UP’s parcel segment is also facing tougher year-over-year comparisons as overall demand is down compared to the e-commerce strength seen in 2020, Hamann added.


Whether U.S. intermodal volumes continue their downward trend in the coming weeks remains to be seen. But imports have also slowed at the largest retail container ports in the U.S. from double-digit growth to single-digit growth amid persisting pandemic-related global supply chain disruptions, according to a monthly port volumes report produced by the National Retail Federation and Hackett Associates

“Year-over-year growth isn’t as dramatic as it was earlier because we’re now comparing against months when most stores closed by the pandemic last year had reopened and retailers were stocking up again,” said Jonathan Gold, NRF vice president for supply chain and customs policy. “We expected that. But we’re seeing issues ranging from port closures in Asia to ships lined up waiting to dock at U.S. ports. That’s creating continuing challenges as retailers work to supply enough inventory to meet demand.”

NRF and Hackett Associates’ port report projects that U.S. ports tracked by the report handled 2.27 million twenty-foot equivalent units in August, a 7.8% gain year-over-year. 

While last month’s volume would be the busiest August on record, the projected figure is short of a recent previous estimate for the month of 2.37 million TEUs, the groups said.

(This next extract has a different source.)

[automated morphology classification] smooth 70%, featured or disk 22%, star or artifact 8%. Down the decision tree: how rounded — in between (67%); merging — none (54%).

Although August is traditionally the start of the peak season, the queue of ships waiting to unload at the ports of Los Angeles and Long Beach, as well as delayed sailings from Asia because of the COVID-19 pandemic, could mean that cargo will arrive later in the fall. 

“Supply chain logistics management is facing acute problems as disruptions make it difficult for both importers and exporters to transact their business,” Hackett Associates founder Ben Hackett said. “We are facing shortages in all sectors of the chain: a lack of sufficient shipping capacity, which leads to increases in the cost of shipment; lack of warehousing; lack of truck and rail capacity, and a shortage of labor across the board.”

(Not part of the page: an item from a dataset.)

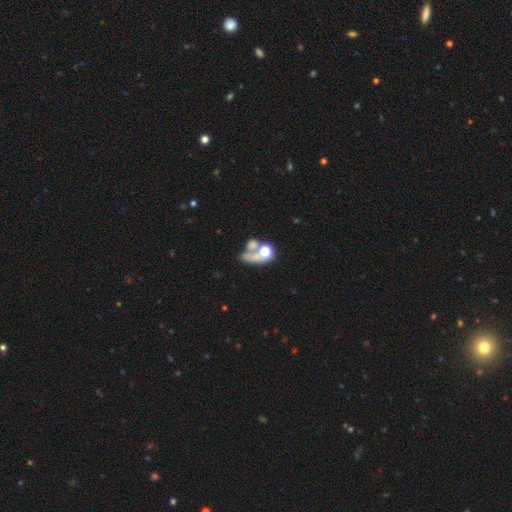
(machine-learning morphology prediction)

Meanwhile, ocean carrier Maersk noted that while consumer demand could ease somewhat as consumers opt for in-person services versus online sales, the supply chain challenges will take some time to unknot. 

“As the economy continues to gradually reopen, we do eventually expect consumer demand to slow down as we switch over to a more service-driven economy,” Maersk said in a Thursday customer advisory. “While that should provide for some capacity relief, with inventory levels near or at record low levels, restoration of the same is expected to keep demand somewhat elevated as we look towards 2022.”

Maersk reported that both U.S. West Coast and East Coast ports are experiencing longer wait times for vessels to dock. That congestion, in ports such as LA/Long Beach, Savannah and Seattle, trickles inland amid labor restrictions and limited yard capacity.